Потом, посмотрев строго на Вальсона, он прибавил:

– И ты прозевал такую славную добычу?

– В этом виноват проклятый монах, – отвечал флегматичный англичанин. – Он выпустил из рук карлика, который надул его.

– Что ж вы не поскакали за ним в погоню?

– Их нельзя было догнать, капитан. У нас не были готовы лошади, и мы не знали, по какой дороге они поехали.

– Вы ничего не умеете сделать. Если граф исполнил свое поручение в Утрехте, то выпросит свободу тому, кто не должен быть здесь.

– Отцу красавицы Марии, – сказал Фрокар.

– А разве у вас не все кончено с ней? – спросил Вальсон.

– Еще и не начиналось, – угрюмо проговорил Перолио.

– Это удивительно. Вы, капитан, всегда действовали быстро.

– Здесь надобно быть осторожным.

– Не понимаю… – промычал англичанин, знавший многие похождения своего начальника.

– Я хотел раз двадцать покончить все это, – продолжал Перолио. – Фрокар подделал мне ключ к ее спальне, но и это понапрасну. Комната Марии пуста, потому что она спит теперь у матери. Что же мне делать? Поднять шум на весь город?

– Немного больше шума или меньше… не все ли равно? – заметил хладнокровный лейтенант.

– Не советую тебе шуметь здесь, – сказал Фрокар, – если не хочешь, чтобы стража города проглотила тебя живого.

– Тебя можно проглотить, – отвечал Вальсон, – а мной подавятся.

– Нет, они готовы будут съесть всю Черную Шайку, вместе с нашим знаменитым капитаном, – возразил монах. – Ты иностранец, Вальсон, и не знаешь здешних обычаев. Мещане кажутся смирными, добрыми и не вмешиваются в ссоры вельмож, в драки солдат, но чуть кто дотронется до их привилегий, до их семейств, они явятся разъяренными львами, так что ты их и не узнаешь. Они не очень жалуют начальника Черной Шайки, но если узнают, что он оскорбил дочь уважаемого гражданина, то удочки и трески забудут свою вражду, соединятся вместе и будут травить нас, как диких зверей.
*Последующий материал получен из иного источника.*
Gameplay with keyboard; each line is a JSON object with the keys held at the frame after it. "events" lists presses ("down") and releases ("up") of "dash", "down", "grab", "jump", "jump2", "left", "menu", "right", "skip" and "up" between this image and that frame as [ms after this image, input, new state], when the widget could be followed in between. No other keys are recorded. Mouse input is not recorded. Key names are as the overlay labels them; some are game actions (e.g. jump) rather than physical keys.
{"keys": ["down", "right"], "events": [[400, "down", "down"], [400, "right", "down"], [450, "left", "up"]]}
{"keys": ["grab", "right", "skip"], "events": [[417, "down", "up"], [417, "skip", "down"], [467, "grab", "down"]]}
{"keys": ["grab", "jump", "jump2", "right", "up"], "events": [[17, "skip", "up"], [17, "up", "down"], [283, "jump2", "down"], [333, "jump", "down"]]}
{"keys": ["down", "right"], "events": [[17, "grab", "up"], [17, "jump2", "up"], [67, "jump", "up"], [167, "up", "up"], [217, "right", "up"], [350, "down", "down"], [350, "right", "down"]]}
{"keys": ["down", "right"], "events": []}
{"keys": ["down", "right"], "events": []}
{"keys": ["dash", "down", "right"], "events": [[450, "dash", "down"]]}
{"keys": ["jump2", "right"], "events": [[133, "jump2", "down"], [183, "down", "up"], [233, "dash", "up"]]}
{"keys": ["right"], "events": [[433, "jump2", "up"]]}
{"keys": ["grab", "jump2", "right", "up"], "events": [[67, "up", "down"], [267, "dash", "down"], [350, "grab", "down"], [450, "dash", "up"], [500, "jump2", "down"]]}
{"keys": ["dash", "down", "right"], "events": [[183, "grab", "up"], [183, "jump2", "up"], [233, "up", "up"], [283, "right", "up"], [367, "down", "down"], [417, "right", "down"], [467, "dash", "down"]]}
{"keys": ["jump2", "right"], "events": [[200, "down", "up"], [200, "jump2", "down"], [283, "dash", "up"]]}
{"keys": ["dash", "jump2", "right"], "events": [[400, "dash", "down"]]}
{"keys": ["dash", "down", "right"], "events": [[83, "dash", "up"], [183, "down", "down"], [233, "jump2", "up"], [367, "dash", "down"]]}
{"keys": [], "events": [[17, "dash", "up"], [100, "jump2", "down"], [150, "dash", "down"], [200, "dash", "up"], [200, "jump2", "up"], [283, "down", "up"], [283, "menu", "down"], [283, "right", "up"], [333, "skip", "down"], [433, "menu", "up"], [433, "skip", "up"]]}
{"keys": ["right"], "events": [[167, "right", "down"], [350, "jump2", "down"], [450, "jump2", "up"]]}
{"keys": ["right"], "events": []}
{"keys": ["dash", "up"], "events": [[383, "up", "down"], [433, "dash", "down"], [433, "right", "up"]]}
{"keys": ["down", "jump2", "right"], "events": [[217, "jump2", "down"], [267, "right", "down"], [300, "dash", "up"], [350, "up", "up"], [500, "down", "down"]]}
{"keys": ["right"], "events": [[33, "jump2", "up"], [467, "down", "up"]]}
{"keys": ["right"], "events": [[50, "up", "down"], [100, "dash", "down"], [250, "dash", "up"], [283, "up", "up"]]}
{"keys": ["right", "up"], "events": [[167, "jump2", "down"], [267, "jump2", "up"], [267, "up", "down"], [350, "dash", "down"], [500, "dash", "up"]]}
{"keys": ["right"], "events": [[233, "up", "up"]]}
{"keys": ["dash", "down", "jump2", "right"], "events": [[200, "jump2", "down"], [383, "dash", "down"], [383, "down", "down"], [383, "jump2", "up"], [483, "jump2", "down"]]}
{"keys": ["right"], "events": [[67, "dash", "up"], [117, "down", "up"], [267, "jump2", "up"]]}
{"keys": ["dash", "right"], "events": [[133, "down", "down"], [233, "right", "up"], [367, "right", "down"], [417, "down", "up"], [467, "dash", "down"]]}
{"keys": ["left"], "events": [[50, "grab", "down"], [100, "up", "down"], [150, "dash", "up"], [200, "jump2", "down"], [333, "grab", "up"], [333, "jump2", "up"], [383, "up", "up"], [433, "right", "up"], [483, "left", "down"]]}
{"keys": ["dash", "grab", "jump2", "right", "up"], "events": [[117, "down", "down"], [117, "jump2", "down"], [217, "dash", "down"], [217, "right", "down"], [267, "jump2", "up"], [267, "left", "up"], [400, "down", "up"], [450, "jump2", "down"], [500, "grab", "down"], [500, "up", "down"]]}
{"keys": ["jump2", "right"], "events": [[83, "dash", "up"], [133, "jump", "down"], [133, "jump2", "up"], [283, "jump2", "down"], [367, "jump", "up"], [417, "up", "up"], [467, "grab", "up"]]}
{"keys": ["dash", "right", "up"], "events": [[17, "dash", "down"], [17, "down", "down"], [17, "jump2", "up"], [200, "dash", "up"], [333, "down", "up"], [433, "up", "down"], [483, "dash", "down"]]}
– Черная Шайка проучит их, – сказал Вальсон, – с ней не легко сладить.

– Ты забыл здешние каналы и болота; нас загонят в какую-нибудь трущобу и утопят.

– Он прав, – заметил Перолио. – Здесь не любят иностранцев, а меня ненавидят вельможи и друзья бурграфа. Я знаю, что при первом случае все восстанут на меня, и хоть я дорого продам свою жизнь, и мои храбрецы тоже, но все-таки надо быть безумным, чтобы дразнить этих фламандских медведей, которые, пожалуй, выгонят нас из своих болот, прежде чем мы обберем их хорошенько.

– Именно, капитан! – вскричал Фрокар.

– Притом, – прибавил англичанин, – здесь нет недостатка в веселых женщинах, и я удивляюсь, что вы привязались к этой белокурой плаксе. Стоит ли она южных красавиц! Вот каких женщин я люблю!

– Ты любишь женщин, которые не сопротивляются, и совершенно прав; но я и в любви как на войне, люблю препятствия, которые усиливают мои страсти. Этот белокурый ребенок возбудил во мне совершенно новое чувство, какого я еще не испытывал, и за обладание ею я готов отдать тело и душу. Она будет моей, Вальсон, волей или неволей, силой или хитростью. Но прежде надобно употребить хитрость и терпение… потом прибегнем к силе.

– Я вам предлагал еще одно средство, – сказал Фрокар, – помните, я говорил о таинственном напитке?

– Если надо кого отравить, – заметил англичанин, – стоит обратиться к Фрокару.

– Совсем не отравить, – отвечал монах, – а сделать девочку нежной и страстной. На это есть средства. Притом этот эликсир совсем не моей работы; его делает одна колдунья.

– А где эта дочь сатаны, искусство которой ты мне хвалил?

– Она исчезла, капитан.

– Не свернул ли ей шею ее родитель?

– Это было бы большое несчастье для вас, потому что она одна может помочь вам.

– Но куда она девалась? – вскричал бандит с нетерпением, – где ты сам видел ее?

– Извольте, я вам расскажу о свидании с колдуньей. Послушайте…

Вальсон, предвидя длинный рассказ, сел в кресло и стал слушать.

– Мы были еще на службе бургундца, – начал Фрокар, – и стояли близ замка Одик. Дела было у нас мало, и я предложил Рокардо и Скакуну маленькую экспедицию к соседним крестьянам.

Мы пошли прямо в одну хижину, где жил старый земледелец с женой. Оба лежали больные и жаловались нам, что накануне их ограбили удочки, не оставив ни куска хлеба. Товарищи мои поверили этой сказке и даже пожалели стариков, но меня мудрено разжалобить и надуть, и я, подойдя к старику, начал его легонько щекотать ножом. Хитрец тотчас выздоровел и признался, что удочки не все у него унесли, и что на чердаке осталось еще немного провизии нам на ужин.